The fact is that every cruise passenger has the ability to make you happy – some by embarking and some by disembarking.
One of the keys to finding the perfect cruise for you is to do some research on the size and type of ship that suits your particular need. The easiest way is to contact Virgin Cruises, for their consultants have great in depth knowledge of the cruise industry.
Just remember that when you’re booking a cruise, size is everything.
Small ships that carry up to 500 passengers may not have the range of public rooms and on-board entertainment that larger ships offer. But quite often they do offer a level of service not found aboard many larger ships. Plus they’re easier to get around and usually provide open seating in their dining room so that you can avoid people who would otherwise turn, for you, a happy voyage into a miserable one. Small ships also tend to be much more exclusive.
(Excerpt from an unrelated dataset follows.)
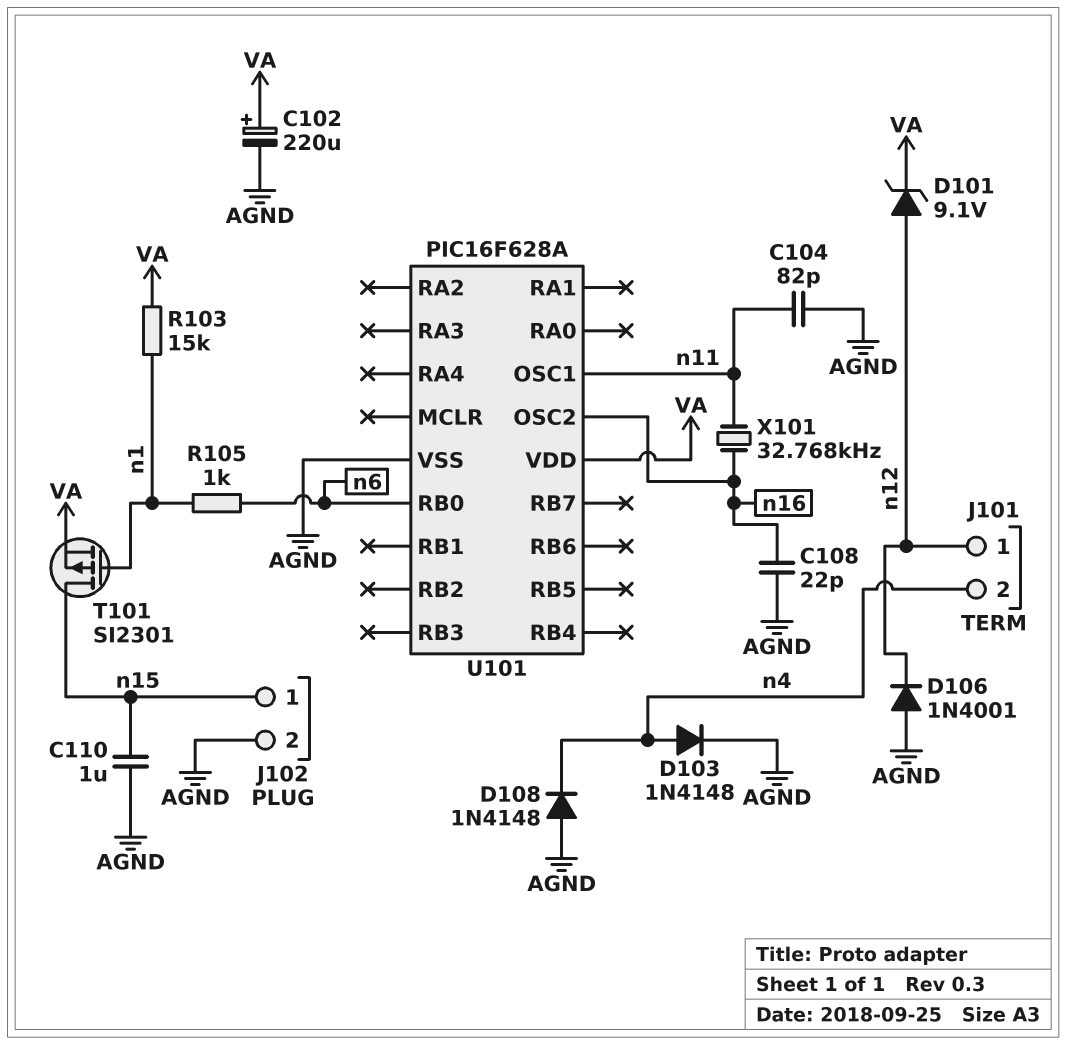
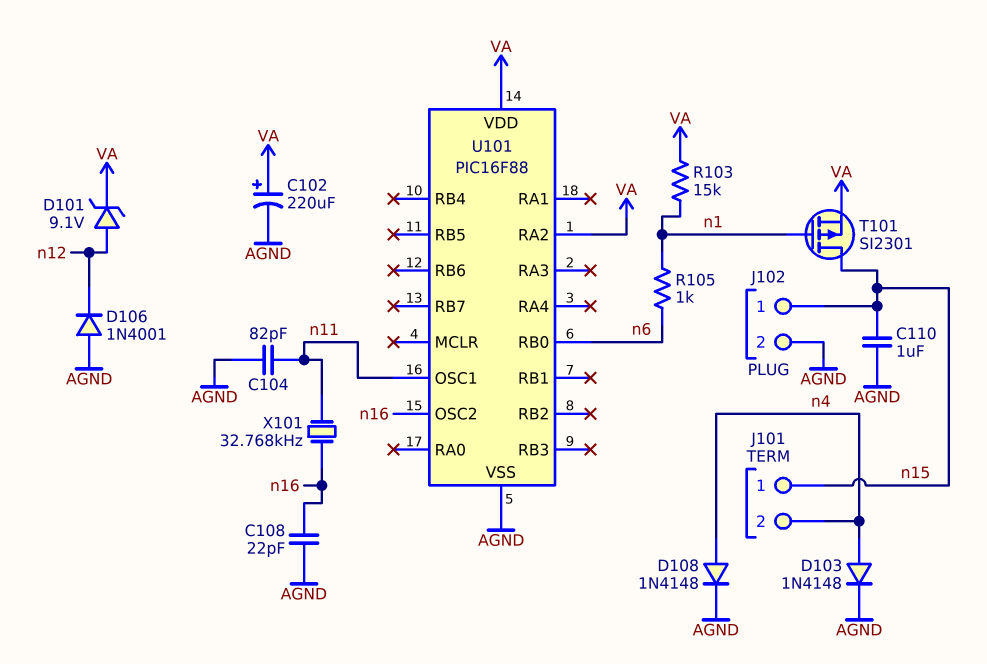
D108: diode 1N4148 (A AGND, K n4) -> diode 1N4148 (A n4, K AGND)
J101 pin 1: n12 -> n15
U101: PIC16F628A -> PIC16F88
U101 pin RA2: none -> VA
Medium-sized ships that carry from 500 to 1,000 passengers tend to appear more like the traditional liners most people imagine when they’re thinking of taking a cruise. They are also fairly easy to get around and have the advantage over small ships of being able to sail comfortably in areas of bad weather.
While finding your way around large ships that carry between 1,000 and 4,000 passengers can at times be frustrating they do have far more facilities and activities that appeal to people of all ages. And many people enjoy the huge scale and spectacle of the ship and the buzz of being, for the duration of the cruise, part of a floating leisure resort that travels around the world.
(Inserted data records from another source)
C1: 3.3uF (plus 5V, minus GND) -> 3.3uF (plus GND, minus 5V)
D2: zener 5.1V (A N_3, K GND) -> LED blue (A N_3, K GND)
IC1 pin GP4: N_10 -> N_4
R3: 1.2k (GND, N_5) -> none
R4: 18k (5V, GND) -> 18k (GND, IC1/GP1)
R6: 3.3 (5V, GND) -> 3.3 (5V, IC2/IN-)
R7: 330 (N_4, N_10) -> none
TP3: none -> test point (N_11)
And which of the three do I prefer? It depends on the mood, timing, and the quality of the ship but I tend to go for the mid-sized vessels, for my home town on the Isle of Wight is so small there’s no place to go where I shouldn’t.
Talking of which, I was sharing a balcony and a bottle of fine wine on board Crystal Serenity a while ago with a fellow passenger admiring the elegant ship’s contemporary design.
My companion, who’d come out ahead in the ship’s Crystal Palace at Sea casino and was trying to hide the proceeds from his ex-wife said that happiness is good health and a bad memory.
He added that when he packed his suitcase and started to leave his wife she yelled at him, “You’ll be back before you know it you son-of-a-bitch. How long do you think you can stand happiness?”
Quite a long time, actually, judging by the beautiful demure woman on his arm and the smile on his face.